» **Records for the exercise**

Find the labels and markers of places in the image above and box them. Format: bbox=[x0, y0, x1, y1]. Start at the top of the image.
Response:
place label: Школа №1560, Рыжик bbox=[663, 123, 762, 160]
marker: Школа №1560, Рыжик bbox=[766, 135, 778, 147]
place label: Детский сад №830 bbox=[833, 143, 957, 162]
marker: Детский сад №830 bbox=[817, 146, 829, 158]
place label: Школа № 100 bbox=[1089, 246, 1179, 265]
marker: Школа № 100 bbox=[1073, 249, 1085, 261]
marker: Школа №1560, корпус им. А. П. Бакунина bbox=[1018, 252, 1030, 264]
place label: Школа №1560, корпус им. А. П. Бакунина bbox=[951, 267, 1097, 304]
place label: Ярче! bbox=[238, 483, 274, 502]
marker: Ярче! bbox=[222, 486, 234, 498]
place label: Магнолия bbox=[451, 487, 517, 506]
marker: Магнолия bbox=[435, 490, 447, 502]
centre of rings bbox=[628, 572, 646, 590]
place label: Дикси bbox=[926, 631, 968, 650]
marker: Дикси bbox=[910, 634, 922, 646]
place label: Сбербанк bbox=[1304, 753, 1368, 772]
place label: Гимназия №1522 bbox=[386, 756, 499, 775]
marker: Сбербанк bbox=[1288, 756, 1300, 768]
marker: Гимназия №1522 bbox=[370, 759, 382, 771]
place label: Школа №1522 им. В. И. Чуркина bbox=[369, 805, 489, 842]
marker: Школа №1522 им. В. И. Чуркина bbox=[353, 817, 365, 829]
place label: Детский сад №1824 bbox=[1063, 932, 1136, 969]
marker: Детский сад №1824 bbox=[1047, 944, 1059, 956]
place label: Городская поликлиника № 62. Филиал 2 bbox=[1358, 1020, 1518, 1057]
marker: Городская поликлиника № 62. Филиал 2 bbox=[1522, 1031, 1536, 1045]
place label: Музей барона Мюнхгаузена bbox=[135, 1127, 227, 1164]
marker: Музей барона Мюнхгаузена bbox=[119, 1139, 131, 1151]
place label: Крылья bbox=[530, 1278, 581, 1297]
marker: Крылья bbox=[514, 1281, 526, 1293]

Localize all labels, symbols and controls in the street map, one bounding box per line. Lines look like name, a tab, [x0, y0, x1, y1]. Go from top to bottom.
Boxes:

» **Prompt**
Wherever a line above contains the string "labels", count it; then give the total alone.

» **Result for this task**
2